The number one topic on everyone’s lips in digital advertising is Ad Blocking, and the seemingly unstoppable threat to the existing model of a primarily free ad funded internet, enabling consumers to enjoy the content they set out to consume for the most part without payment. At first glance that further strengthens the case for marketers to pursue native advertising, and avoid falling foul of the ad blocking software impact on display ads, and the reduction in audience visibility.
Sophisticated ad blockers
However, it’s not that simple. Ad blockers are becoming increasingly sophisticated in their ability to detect commercial messaging. Formatted native ads appearing in content streams are the most likely to be detectable but any content that is labelled as “sponsored”, “in association with” or other such terminology could potentially have that labelling blocked. So the content itself might appear, but any logos or references to the advertising brand could be lost.
Removing the labelling isn’t the answer. A brand needs to be seen to be associated with a piece of content or else there is no value.

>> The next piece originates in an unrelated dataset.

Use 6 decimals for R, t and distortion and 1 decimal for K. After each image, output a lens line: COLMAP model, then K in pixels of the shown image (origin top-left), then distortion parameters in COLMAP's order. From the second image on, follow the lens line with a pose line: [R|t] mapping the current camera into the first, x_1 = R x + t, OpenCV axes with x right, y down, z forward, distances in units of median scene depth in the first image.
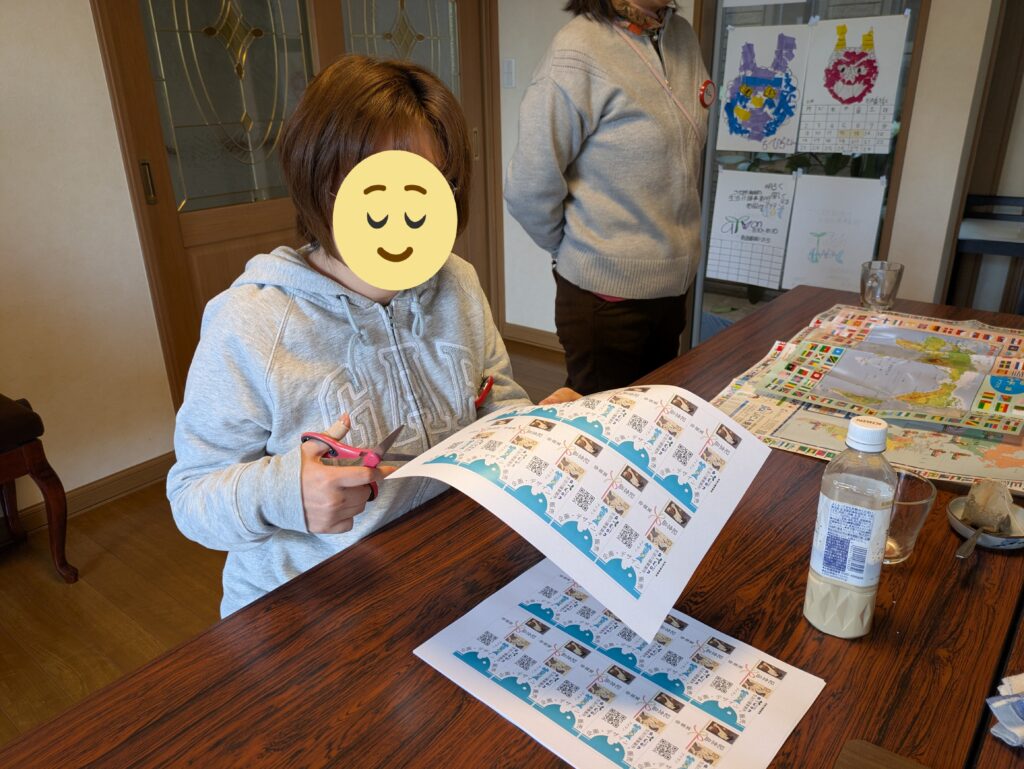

IAB guidelines and research by AOP shows that labelling is vital – introducing the brand early, declaring its interest and reinforcing its authority to provide that content as well as the basic requirement of not duping consumers into seeing the message as a thinly veiled attempt at delivering a commercial message.
A creative challenge
When ad blockers are able to detect affiliate links in text it shows the problem is not linked specifically to “advertising”.

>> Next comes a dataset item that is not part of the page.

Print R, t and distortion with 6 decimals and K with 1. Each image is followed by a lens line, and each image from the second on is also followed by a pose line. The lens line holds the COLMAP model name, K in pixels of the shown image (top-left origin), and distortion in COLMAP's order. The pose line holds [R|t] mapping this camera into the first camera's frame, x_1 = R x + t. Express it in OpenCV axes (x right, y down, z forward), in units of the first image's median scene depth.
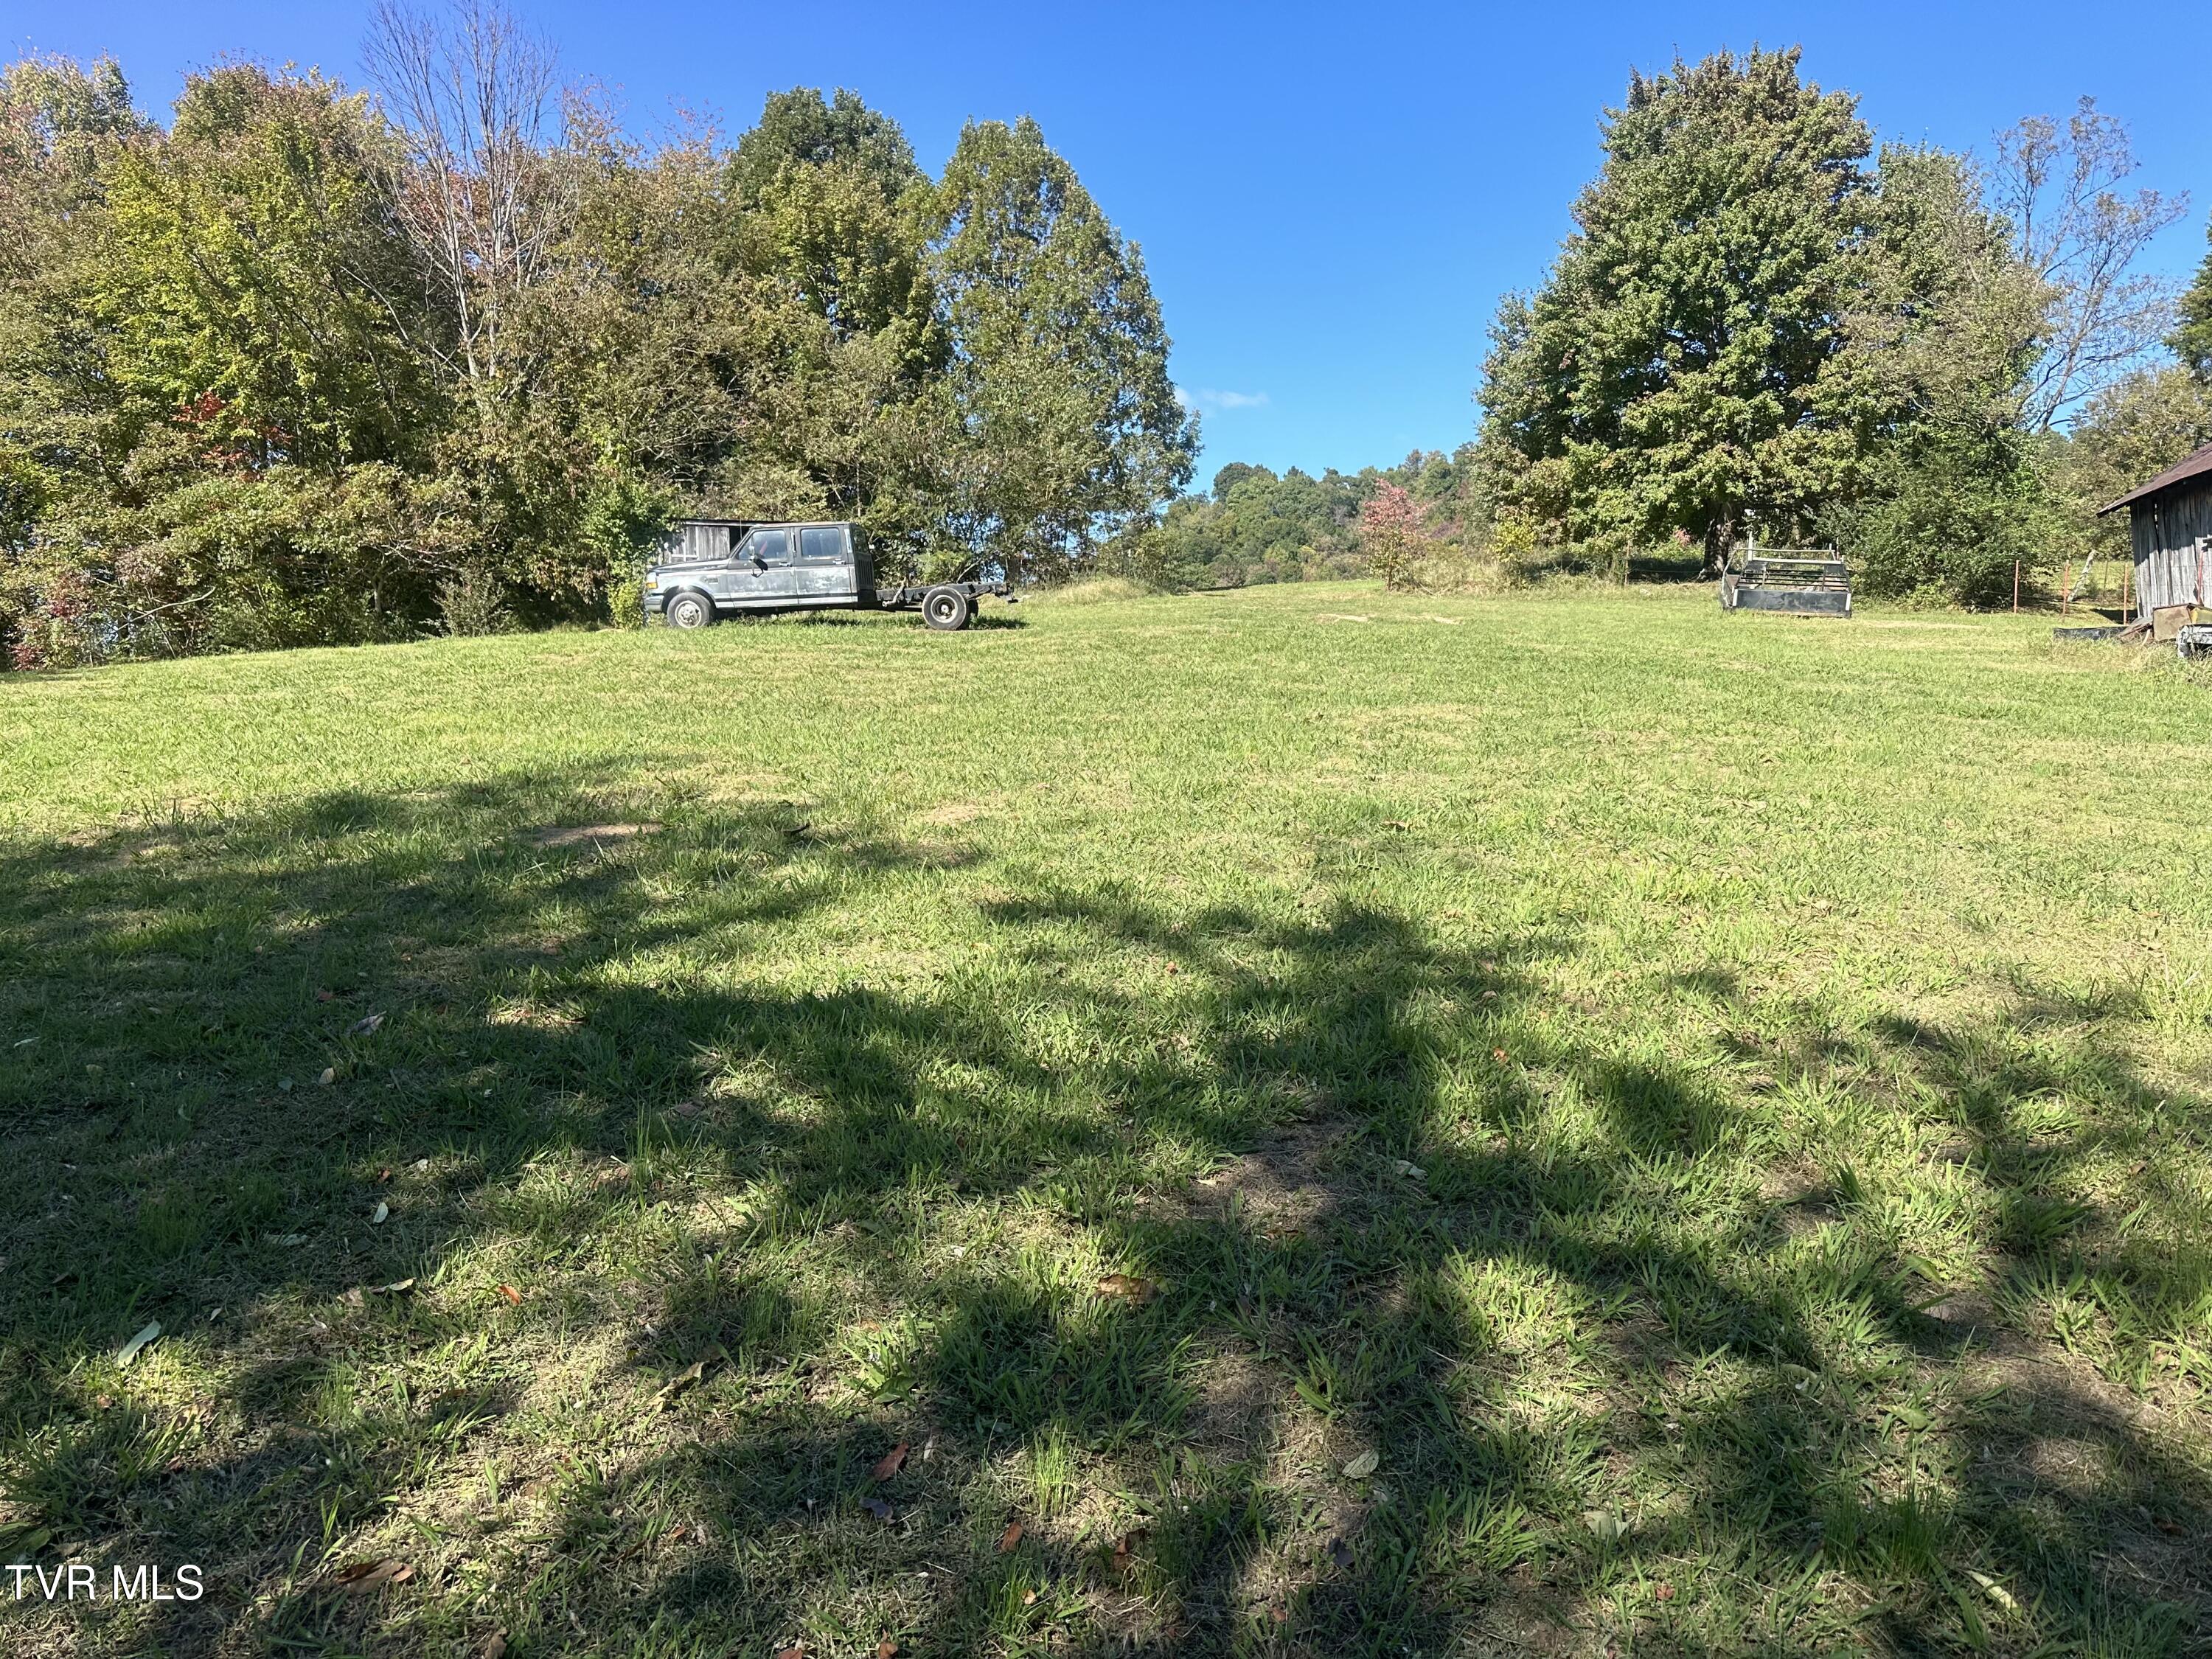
lens RADIAL K [[1537.2, 0, 1106.0], [0, 1537.2, 829.5], [0, 0, 1]] dist [0.062490, -0.069048]
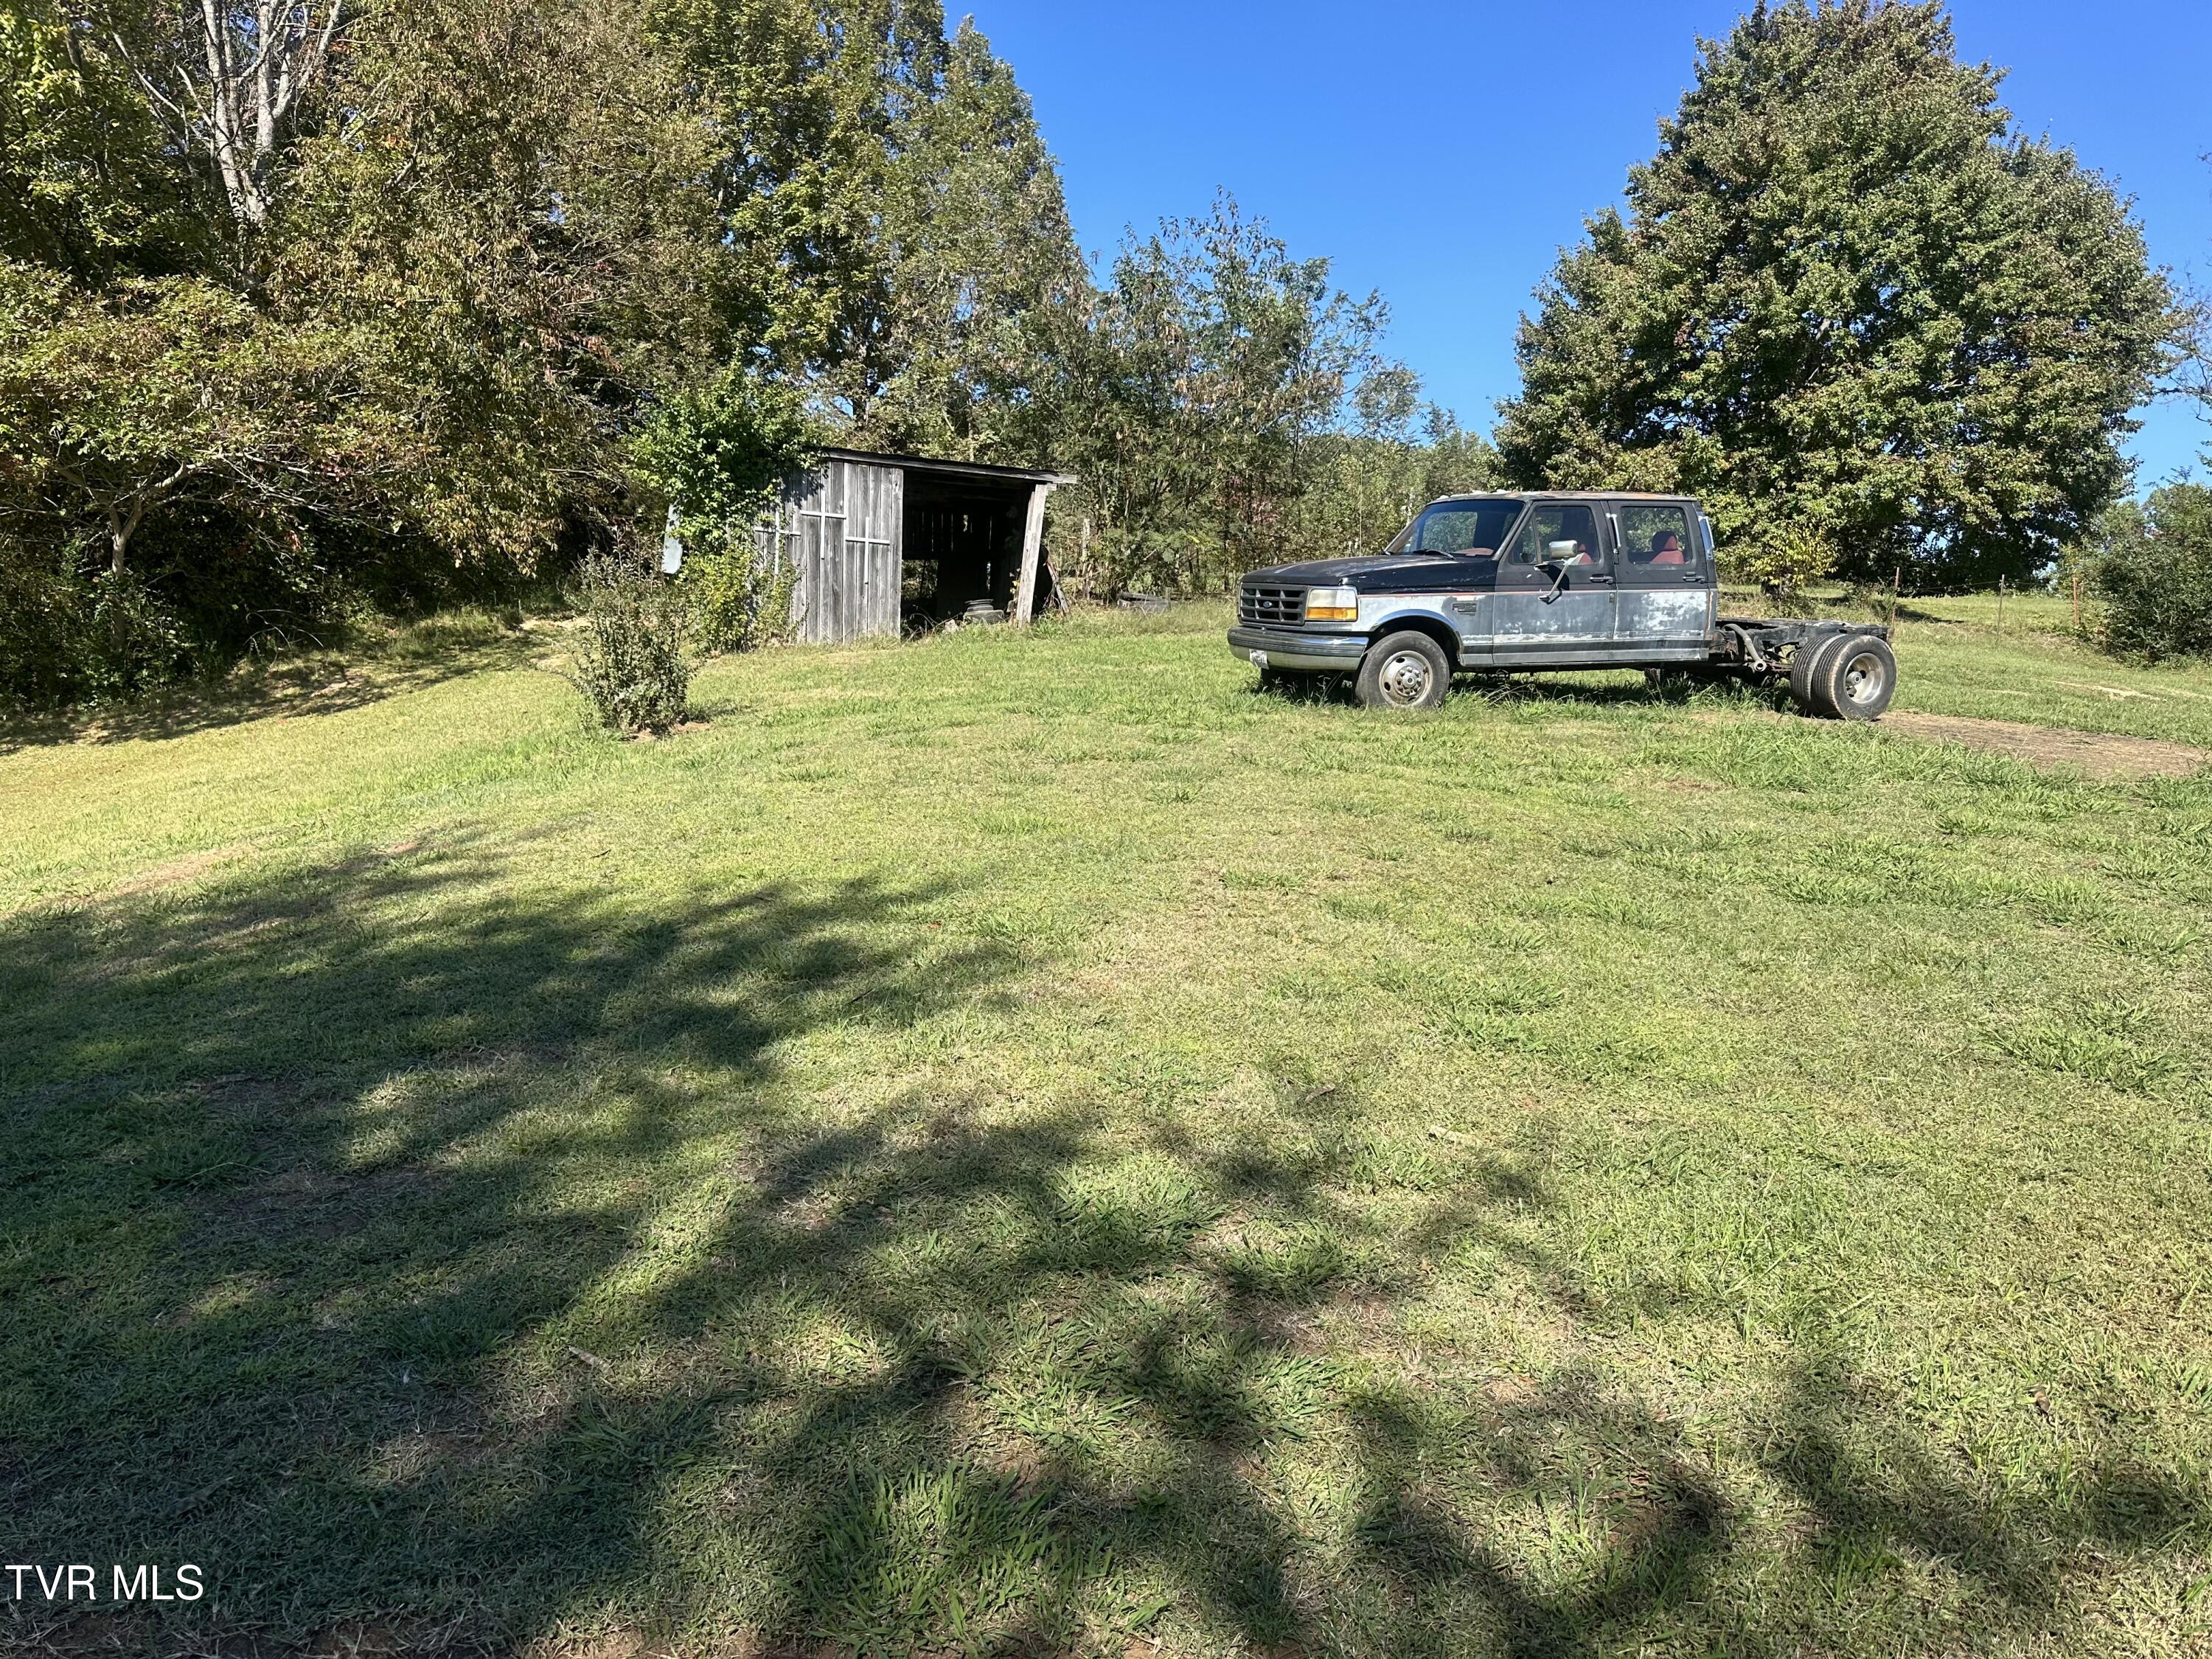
lens RADIAL K [[1537.2, 0, 1106.0], [0, 1537.2, 829.5], [0, 0, 1]] dist [0.062490, -0.069048]
pose [[0.931830, -0.006657, 0.362833, -0.380805], [-0.001826, 0.999733, 0.023033, -0.075543], [-0.362890, -0.022126, 0.931569, 0.438164]]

Media owners and advertising agencies need to be monitoring and aware of the scale of ad blocking and how different ad types are affected. The solution of paying an ad blocker to be whitelisted, and therefore effectively beat the block, is neither in the consumer interest or that of the media owner or ultimately the advertising brand, it’s an unpalatable extortion model to deliver a message.
There is no easy answer right now of course. It’s a creative challenge as much as anything else, around formats used, visible references and relevance. It is up to publisher, advertising and technology communities to agree guidelines, acceptable to all parties, that are, above all else, ‘consumer first’ in their application whilst, honouring the age old preserve that is the ‘value exchange’.